[START OF Text block]

The stator components may be fixed to and supported by the casing
whilst the rotor components are fixed to and supported by a drive
29 which is itself supported by bearings (not shown) fixed to and
supported by the casing. The casing of the pump may be integral
with the casing of the mass spectrometer.
[0019] The plurality of vacuum chambers 22, 24, 26 are
differentially pumped by the vacuum pump 14 attached thereto and
comprising two pump inlets 36, 40. The first pumping stage 34
exhausts to the second pumping stage 32 and the second pumping
exhausts to the third pumping stage 30. The first pumping stage is
connected through main pump inlet 36 to relatively high vacuum
chamber 26 from which gas molecules can enter the pump through
volume 44 from chamber 26 and pass through the first, second and
third pumping stages towards the pump outlet 38. The second pumping
stage is connected through inter-stage inlet 40 to a medium vacuum
chamber 24 from which gas molecules can enter the pump through
inter-stage inlet 40 and pass through the second and third pumping
stages towards the pump outlet 38. The low vacuum chamber 22 may be
evacuated by backing pump 42.

[END OF Text block]

Continue the passage about the mass spectrometer's vacuum pump from its last sentence.

[START OF Dataset extract]

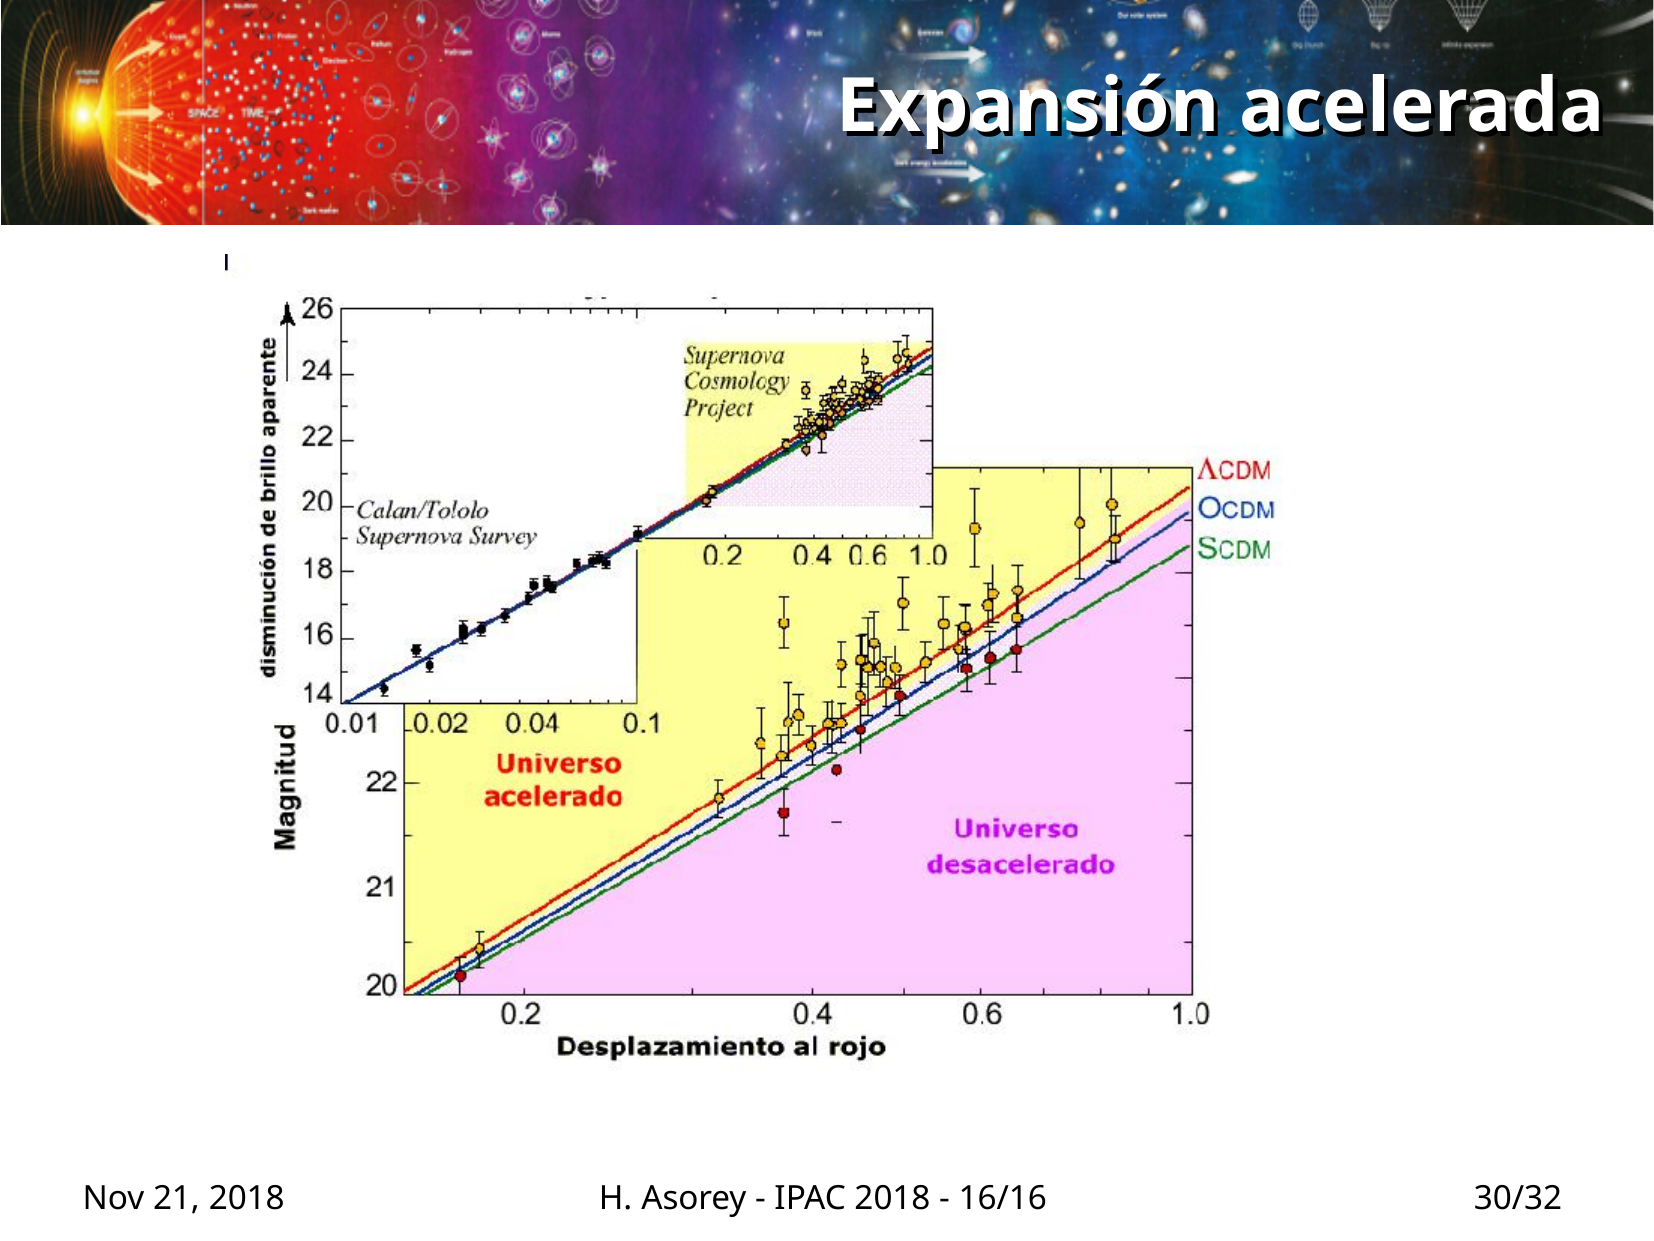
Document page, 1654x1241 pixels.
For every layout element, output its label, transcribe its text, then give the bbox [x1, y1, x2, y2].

[END OF Dataset extract]
[START OF Dataset extract]

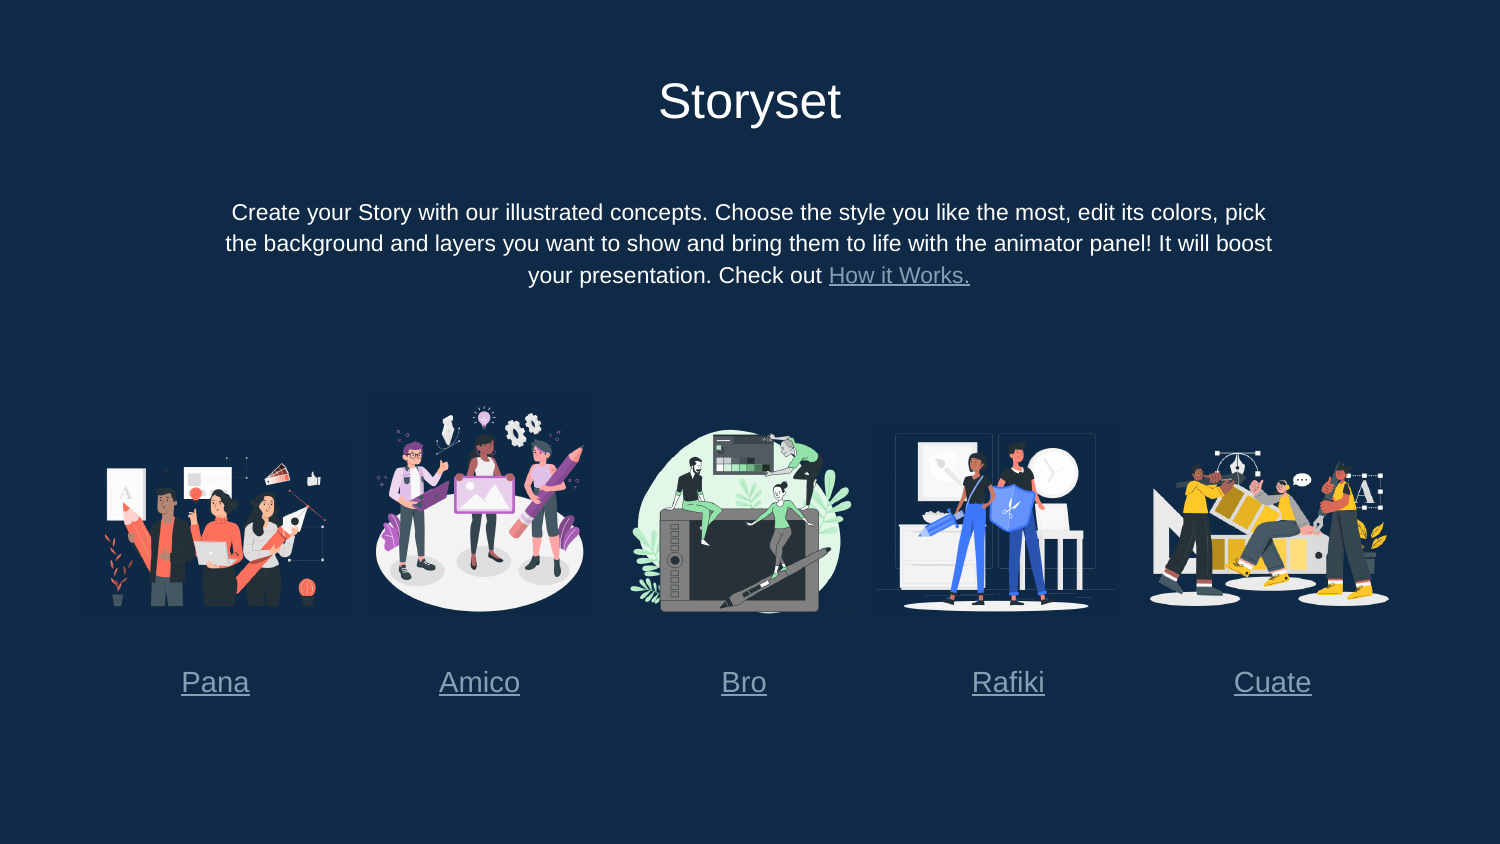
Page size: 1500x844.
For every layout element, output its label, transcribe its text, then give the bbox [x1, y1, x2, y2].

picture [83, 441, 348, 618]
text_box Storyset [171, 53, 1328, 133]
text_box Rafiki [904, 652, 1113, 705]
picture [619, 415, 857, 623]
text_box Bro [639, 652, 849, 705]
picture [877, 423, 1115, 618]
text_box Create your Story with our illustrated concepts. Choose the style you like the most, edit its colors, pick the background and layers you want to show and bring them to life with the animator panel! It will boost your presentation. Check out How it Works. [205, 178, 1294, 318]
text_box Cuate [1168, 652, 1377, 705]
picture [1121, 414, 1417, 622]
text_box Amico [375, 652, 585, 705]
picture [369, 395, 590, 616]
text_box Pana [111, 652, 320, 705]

[END OF Dataset extract]

> [Answer below]
[0020] In this embodiment, pumping stage 30 comprises a molecular
drag mechanism and pumping stages 32 and 34 comprise turbo
molecular pumping mechanisms.
[0021] In order to maintain conductance at the main pump inlet a
relatively large space 44 is provided in axial alignment with the
pumping stage 34 and within the pumping envelope 28 (i.e.
downstream of the main pump inlet 36 and upstream of the first
pumping stage 34). Pumping stage 34 is the first or most upstream
pumping stage. As indicated above with reference to the prior art,
the space 44 allows the pumping stage 34 to work efficiently. The
pressure in space 44 is lower than the pressure in chamber 26
immediately upstream of the main pump inlet because of the
afore-mentioned conductance effects (pipe losses). In the prior
art, there is a relatively large amount of redundant space in the
pump which is simply required for porting the gas from the mass
spectrometer into the vacuum pump. With the exception of providing
reasonable conductance, this volume 122 serves no mechanical
purpose and is therefore wasteful in terms of material costs,
machining, instrument size and weight. Unlike the prior art, the
present invention incorporates volume 44 into the mass spectrometer
forming a high vacuum chamber in the pump envelope which in use is
at higher vacuum than a chamber directly upstream thereof.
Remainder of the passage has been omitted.